The main thread was the family story.

Speaking with Variety, Howard said after meeting Henson’s children, Lisa, Cheryl, Brian and Heather, he was fascinated by the stories they told about their upbringing. “I said, ‘Well, we can celebrate the characters we know. We can reveal this tremendous volume of work that we don’t know about, but we can connect it with something we relate to, which is life is complicated and families are interesting because things shift and change.’ I’s a very specific situation because they’re surrounded by the whole circus that was Jim Henson and the Muppets.”

Howard wanted to maintain Henson’s aesthetic of not taking itself too seriously and keep the story as engaging and funny as possible. With a lot of the story told through the archive, Howard relied on the footage.

Luckily, Henson saved everything: Audio, production files, media material, photography, his journals, experimental films, short commercials and so much more were well-documented at the Jim Henson Company, headquartered in Hollywood with the archives in New York City. It was all there for Howard to tell the story.

Karen Falk, Director of the Archives for the Jim Henson Company since 1992 and based in New York City helped preserve Henson’s legacy. She was a key player assisting Howard navigate the archival footage.

Said Falk, “We have thousands of photographs and hundreds of hours of footage of interviews, behind the scenes. So we started working with his team, and delivered the personal stuff first because that’s most of the material people haven’t seen.”

Falk has also been part of The Jim Henson Legacy, the non-for-profit that preserves and celebrates Jim Henson’s work. Over the last five years, they had been digitizing many of Jim’s early projects. “We identified the early film work and things that we felt needed to be digitized for long-term use. So, much of that was already done,” Falk says.

“Time Piece” was also ready to be used because it had been recently been restored. However, some interviews were still on cassette tape, and VHS that had not been digitized. “We worked with Ron’s team to identify which ones might be interesting [for the documentary], so we had those digitized,” says Falk.

In some cases, the sound, particularly with his wife Jane, was not in pristine quality. “Ron’s team did a lot of work to restore that sound to make the material as accessible as possible.”

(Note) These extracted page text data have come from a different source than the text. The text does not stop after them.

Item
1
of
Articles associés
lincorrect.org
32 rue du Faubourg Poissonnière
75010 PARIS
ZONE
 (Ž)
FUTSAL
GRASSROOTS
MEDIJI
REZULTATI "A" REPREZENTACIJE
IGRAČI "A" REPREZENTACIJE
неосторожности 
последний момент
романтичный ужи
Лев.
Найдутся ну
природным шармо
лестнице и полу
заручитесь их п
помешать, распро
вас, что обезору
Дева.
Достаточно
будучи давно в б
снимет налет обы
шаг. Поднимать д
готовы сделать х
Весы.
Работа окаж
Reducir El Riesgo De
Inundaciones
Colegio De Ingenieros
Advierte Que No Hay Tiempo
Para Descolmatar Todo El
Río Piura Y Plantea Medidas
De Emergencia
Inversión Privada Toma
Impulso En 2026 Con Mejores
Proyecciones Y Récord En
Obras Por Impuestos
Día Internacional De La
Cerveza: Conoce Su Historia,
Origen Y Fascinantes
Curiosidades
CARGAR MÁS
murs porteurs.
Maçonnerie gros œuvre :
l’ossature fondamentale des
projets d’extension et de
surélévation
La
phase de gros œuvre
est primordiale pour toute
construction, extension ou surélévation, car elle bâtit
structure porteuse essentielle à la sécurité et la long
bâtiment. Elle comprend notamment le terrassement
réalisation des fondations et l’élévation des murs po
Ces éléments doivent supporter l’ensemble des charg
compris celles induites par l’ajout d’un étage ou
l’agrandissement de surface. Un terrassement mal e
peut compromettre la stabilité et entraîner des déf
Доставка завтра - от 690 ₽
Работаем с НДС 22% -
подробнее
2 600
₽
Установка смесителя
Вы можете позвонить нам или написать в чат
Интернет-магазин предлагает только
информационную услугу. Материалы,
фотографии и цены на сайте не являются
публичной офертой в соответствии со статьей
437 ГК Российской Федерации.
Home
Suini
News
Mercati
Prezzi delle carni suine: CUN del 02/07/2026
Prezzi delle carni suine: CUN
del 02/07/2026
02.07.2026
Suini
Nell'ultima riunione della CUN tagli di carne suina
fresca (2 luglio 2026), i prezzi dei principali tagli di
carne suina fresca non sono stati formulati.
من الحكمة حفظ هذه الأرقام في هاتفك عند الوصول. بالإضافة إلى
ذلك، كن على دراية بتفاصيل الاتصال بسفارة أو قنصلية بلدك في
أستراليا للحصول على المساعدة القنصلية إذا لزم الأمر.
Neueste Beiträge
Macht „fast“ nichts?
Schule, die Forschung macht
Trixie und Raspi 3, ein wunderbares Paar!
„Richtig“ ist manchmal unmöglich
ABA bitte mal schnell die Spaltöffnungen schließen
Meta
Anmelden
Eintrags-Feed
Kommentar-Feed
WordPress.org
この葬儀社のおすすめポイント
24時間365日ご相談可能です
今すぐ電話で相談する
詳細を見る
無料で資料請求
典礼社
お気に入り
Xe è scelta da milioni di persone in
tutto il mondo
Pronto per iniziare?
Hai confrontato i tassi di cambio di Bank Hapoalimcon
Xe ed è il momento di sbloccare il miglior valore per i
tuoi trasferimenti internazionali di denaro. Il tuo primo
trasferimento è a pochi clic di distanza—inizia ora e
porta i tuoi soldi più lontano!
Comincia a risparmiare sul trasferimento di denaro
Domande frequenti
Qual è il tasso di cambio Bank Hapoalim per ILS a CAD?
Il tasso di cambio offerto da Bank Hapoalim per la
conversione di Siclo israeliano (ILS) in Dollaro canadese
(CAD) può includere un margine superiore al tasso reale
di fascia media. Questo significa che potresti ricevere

As Howard’s team watched more and more, they’d come back for specific asks.

“You go on a journey of discovery and you have these interviews and learn from them and build on them,” said Howard.

One example was with Jennifer Connelly. During an interview that features in the film, she talked about working on Henson’s 1986 film “Labyrinth,” and being in a creature rig. “They didn’t necessarily know to ask for it until they had that interview. So, the interviews helped inform what they were asking for, and it helped us zero in.”